* [Dataset entries]
****************
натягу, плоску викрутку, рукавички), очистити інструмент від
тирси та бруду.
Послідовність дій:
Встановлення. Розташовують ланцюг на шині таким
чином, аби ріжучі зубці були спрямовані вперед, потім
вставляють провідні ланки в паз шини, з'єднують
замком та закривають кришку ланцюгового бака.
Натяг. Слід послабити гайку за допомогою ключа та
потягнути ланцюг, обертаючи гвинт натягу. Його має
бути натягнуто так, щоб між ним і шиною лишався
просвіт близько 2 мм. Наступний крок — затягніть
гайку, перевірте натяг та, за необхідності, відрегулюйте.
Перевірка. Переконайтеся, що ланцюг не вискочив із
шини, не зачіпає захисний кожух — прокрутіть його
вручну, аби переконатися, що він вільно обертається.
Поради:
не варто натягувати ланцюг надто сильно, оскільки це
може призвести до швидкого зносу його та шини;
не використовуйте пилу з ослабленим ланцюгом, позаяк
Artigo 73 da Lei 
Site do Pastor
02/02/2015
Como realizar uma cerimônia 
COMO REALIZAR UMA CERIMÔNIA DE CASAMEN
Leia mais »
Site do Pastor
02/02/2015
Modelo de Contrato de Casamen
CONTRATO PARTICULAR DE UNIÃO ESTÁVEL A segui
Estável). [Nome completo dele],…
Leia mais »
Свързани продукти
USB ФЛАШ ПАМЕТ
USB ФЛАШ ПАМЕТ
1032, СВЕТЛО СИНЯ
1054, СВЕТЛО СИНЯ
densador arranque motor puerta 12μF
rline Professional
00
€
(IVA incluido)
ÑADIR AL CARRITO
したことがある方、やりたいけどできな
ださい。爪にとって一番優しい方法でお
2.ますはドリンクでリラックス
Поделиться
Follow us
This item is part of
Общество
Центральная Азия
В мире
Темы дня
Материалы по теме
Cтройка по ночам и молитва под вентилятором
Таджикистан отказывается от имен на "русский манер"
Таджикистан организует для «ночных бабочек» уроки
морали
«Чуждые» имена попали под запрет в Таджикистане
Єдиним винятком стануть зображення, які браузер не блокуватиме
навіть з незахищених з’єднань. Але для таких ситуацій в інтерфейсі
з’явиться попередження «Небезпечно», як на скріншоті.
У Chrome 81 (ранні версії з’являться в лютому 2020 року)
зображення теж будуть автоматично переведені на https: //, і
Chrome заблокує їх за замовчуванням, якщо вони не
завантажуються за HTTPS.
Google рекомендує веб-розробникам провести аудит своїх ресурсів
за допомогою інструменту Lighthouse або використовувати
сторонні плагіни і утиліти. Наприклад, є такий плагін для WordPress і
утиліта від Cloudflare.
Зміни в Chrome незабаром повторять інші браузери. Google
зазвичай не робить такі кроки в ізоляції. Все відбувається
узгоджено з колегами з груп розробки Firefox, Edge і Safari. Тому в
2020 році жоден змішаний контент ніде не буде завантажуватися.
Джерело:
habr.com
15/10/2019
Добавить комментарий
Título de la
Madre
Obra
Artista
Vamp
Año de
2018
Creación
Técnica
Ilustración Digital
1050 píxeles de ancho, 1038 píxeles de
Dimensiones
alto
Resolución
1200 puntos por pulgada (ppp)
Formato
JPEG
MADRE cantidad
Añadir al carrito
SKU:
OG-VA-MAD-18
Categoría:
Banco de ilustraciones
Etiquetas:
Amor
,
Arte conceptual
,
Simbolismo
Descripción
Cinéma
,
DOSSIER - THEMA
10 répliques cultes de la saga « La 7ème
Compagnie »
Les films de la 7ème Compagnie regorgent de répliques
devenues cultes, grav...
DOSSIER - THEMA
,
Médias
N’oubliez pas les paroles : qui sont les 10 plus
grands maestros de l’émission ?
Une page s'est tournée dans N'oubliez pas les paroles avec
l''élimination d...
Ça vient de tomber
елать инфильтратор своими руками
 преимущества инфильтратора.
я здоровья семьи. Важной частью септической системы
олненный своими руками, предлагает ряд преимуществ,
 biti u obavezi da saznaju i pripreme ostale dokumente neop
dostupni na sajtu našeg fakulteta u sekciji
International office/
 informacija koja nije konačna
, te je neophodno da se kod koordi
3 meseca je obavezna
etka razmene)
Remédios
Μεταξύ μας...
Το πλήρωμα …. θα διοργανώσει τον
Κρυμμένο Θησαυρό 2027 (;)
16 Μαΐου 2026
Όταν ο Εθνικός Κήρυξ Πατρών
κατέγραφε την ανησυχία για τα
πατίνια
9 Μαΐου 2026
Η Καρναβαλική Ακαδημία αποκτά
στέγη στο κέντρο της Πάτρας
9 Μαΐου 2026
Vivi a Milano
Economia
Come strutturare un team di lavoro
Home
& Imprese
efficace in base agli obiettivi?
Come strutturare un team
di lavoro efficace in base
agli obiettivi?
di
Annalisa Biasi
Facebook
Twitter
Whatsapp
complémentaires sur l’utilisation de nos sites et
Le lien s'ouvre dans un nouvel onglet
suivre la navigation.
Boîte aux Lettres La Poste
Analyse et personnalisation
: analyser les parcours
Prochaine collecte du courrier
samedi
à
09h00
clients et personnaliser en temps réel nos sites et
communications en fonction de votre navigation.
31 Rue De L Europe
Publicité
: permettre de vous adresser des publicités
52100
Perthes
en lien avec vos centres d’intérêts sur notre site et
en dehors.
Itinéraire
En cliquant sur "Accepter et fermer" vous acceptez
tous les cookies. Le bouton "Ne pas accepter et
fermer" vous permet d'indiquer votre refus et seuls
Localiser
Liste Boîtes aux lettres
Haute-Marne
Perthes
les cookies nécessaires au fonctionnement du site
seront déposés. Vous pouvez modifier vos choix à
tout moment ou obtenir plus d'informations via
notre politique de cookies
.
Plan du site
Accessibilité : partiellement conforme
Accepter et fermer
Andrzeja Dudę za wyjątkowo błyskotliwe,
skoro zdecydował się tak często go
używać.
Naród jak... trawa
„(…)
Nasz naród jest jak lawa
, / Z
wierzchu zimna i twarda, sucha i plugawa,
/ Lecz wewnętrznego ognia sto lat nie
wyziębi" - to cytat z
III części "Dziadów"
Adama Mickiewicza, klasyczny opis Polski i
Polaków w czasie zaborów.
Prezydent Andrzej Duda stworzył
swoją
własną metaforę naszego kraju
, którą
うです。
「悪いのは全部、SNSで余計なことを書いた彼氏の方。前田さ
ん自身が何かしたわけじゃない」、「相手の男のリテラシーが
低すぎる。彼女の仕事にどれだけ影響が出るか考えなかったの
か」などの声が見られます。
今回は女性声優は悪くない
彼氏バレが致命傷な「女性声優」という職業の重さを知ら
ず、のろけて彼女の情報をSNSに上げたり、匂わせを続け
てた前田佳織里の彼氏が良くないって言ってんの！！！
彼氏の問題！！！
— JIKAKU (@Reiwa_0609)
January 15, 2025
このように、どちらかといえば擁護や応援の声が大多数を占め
****************
* [WHAT TO WORK ON] Could you work out how many lines in the records include "agli"? Answer with the number only.

* [SOLUTION FOR THIS EXERCISE] 2